Your goal:
Only the lines from the start of the data through the line with "Kontrabass und präsentieren die Uraufführung" belong in the copy. Restate them word for word, minus the pictures.

Source data
*** Begin section ***

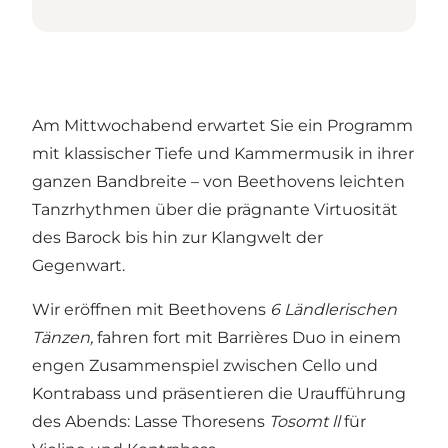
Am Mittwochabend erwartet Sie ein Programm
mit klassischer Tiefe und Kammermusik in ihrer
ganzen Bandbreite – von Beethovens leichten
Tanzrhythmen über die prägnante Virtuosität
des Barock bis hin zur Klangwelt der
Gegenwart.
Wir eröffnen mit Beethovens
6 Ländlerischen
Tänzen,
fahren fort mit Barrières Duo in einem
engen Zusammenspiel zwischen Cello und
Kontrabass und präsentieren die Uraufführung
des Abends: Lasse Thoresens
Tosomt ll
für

*** End section ***

Solution for this task:
Am Mittwochabend erwartet Sie ein Programm
mit klassischer Tiefe und Kammermusik in ihrer
ganzen Bandbreite – von Beethovens leichten
Tanzrhythmen über die prägnante Virtuosität
des Barock bis hin zur Klangwelt der
Gegenwart.
Wir eröffnen mit Beethovens
6 Ländlerischen
Tänzen,
fahren fort mit Barrières Duo in einem
engen Zusammenspiel zwischen Cello und
Kontrabass und präsentieren die Uraufführung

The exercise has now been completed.